Moments ago, the market was expecting Q3 GDP to print at 3.0%, and was pleasantly surprised when instead it got a 3.5% print, sending all risk assets kneejerk higher. However, a quick glance into the components revealed that things were certainly not as they seemed, with Personal Consumption in Q3 actually decreasing notably from Q2's 2.5%, to just 1.8% in Q3, below the 1.9% Expected, and accounting for 1.22% of the 3.54% Q3 GDP, the lowest Personal Consumption boost to GDP since Q2 2012 excluding the infamous Q1 winter vortex quarter.

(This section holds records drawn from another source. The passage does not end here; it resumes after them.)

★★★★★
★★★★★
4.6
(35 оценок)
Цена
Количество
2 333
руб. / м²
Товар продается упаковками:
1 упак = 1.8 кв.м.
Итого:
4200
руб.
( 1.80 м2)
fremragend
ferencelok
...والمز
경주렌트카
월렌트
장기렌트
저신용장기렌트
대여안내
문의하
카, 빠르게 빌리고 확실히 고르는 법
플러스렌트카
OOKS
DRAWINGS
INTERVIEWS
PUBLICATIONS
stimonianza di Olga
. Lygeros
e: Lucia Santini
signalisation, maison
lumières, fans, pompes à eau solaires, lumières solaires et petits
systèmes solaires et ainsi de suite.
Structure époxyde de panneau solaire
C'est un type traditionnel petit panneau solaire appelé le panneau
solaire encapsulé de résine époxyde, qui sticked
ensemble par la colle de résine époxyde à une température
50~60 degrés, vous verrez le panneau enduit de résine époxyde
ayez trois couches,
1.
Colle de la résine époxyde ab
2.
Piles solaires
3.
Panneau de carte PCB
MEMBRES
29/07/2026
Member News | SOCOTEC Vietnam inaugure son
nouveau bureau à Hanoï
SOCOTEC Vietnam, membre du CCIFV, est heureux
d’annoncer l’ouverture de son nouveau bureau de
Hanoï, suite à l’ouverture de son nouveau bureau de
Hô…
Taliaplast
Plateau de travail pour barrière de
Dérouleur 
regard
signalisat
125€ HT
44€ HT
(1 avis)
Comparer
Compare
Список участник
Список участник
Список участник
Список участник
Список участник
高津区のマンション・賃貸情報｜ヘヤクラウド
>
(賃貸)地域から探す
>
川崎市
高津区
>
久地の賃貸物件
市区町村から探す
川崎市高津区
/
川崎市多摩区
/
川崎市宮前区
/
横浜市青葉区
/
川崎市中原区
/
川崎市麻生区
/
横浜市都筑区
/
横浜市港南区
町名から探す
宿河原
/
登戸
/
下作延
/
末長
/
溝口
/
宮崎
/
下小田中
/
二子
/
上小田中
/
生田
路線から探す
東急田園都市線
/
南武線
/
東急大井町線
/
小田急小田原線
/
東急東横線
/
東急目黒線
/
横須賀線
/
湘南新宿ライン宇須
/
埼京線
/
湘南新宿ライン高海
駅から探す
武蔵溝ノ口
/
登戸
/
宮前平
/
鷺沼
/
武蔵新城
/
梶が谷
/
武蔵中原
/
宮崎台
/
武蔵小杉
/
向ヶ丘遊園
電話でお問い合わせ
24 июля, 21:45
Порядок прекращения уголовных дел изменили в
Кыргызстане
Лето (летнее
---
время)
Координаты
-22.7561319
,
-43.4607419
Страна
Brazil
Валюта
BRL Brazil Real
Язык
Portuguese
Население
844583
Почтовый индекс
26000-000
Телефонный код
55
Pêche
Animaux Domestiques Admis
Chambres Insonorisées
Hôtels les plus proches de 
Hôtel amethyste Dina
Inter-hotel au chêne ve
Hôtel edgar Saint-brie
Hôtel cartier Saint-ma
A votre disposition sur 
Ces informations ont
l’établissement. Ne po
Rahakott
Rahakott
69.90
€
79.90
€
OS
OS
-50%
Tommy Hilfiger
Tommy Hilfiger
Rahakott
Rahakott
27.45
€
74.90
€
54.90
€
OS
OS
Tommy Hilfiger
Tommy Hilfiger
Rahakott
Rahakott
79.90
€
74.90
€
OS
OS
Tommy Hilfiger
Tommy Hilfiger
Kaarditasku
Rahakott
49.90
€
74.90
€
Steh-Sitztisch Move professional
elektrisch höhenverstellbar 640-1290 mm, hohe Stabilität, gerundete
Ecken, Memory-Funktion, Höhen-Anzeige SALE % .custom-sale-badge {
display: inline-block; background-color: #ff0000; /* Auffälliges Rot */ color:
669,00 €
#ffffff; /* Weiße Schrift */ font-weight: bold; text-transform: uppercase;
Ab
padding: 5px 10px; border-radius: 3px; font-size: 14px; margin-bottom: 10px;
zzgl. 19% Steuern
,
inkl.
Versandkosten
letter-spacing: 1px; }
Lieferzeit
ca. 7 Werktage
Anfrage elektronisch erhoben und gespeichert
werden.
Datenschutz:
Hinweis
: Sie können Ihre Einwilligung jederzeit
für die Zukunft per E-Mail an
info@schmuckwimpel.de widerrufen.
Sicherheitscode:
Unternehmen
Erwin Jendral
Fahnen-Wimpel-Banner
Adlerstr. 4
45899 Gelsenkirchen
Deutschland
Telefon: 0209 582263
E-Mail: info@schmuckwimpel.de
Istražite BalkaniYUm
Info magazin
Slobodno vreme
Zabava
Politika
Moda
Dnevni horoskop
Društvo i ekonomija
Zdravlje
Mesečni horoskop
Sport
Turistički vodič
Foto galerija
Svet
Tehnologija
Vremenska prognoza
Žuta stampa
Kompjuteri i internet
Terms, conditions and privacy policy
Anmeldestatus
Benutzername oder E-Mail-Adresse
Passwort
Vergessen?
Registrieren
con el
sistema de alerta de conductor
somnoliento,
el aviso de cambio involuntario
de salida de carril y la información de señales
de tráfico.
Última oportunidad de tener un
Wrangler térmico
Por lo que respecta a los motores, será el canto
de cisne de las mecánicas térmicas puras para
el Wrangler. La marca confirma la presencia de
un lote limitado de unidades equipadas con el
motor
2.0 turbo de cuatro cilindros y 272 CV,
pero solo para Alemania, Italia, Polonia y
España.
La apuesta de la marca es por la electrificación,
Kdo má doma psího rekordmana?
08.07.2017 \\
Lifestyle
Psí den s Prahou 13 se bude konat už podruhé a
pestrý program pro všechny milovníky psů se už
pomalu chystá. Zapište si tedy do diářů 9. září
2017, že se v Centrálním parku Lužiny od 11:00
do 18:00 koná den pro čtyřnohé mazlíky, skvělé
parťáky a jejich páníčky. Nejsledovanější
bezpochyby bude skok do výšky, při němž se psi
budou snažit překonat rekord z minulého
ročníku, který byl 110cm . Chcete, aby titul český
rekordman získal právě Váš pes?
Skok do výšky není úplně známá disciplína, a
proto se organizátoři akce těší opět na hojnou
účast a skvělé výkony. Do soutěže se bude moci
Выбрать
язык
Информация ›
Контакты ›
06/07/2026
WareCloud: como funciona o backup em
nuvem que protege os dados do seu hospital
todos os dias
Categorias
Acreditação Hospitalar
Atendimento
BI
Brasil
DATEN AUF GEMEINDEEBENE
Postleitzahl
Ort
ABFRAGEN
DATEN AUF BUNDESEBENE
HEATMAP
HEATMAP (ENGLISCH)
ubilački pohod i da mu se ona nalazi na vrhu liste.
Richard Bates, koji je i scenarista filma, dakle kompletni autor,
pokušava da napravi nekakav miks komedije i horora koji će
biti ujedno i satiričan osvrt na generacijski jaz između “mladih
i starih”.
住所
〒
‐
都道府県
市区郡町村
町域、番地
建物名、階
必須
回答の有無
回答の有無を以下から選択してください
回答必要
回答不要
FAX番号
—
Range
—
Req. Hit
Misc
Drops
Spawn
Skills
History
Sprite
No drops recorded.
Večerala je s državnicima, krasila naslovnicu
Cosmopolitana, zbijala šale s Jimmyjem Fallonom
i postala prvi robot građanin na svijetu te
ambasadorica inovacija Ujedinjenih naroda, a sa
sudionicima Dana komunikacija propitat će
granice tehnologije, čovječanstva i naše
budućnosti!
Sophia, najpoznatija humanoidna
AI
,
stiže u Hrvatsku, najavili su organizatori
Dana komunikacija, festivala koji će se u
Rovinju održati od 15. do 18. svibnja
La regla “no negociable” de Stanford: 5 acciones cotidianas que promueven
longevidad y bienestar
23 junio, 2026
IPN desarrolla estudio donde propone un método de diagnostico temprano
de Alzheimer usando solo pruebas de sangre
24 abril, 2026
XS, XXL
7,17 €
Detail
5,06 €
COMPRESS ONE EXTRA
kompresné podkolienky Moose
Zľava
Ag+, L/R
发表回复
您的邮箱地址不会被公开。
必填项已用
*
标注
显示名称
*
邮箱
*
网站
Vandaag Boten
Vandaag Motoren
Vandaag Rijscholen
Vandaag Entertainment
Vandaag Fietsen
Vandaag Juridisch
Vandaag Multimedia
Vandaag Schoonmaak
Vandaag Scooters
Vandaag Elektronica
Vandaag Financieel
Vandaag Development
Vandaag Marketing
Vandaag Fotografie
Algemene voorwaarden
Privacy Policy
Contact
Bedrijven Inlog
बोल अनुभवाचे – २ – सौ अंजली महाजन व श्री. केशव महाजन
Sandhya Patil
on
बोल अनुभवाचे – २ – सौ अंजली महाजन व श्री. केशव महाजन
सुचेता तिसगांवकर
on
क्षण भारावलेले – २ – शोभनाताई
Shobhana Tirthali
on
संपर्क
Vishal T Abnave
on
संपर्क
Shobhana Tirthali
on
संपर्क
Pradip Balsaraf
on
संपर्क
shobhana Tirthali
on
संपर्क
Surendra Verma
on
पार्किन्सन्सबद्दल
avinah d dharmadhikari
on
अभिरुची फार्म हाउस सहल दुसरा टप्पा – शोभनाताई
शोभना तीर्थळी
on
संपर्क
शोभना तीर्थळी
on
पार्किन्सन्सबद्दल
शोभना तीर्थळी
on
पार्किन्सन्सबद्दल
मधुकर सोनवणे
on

Some of the notable moves in Q3 GDP: Inventory, which was expected to boost GDP, was in fact a detractor, leading to a -0.57% net impact on the bottom line. This, however, was more than offset by net trade, which surged from Q2's -0.34% to 1.32% as Imports reversed for the first time since Q1 2013, meaning imports decline in Q3 suggesting a sharp slowdown in end demand in the US, which is also why inventories slid. One wonders just what all those PMI indices were looking at if domestic industries not only ground to a halt but reversed from Q2?
So what happened to boost Q2 GDP if that core driver, the US consumer was not there? Simple. Government stepped in, and stepped in hard, with its 0.83% boost to the bottom line GDP the highest since Q2 of 2009!
In other words, the Fed, which yesterday had the advance GDP print in hand, decided to end QE on hopes Government spending would continue. And since government spending in this case was mostly a function of surging National Defense spending, it appears that Janet Yellen is strongly betting on, drumroll, war.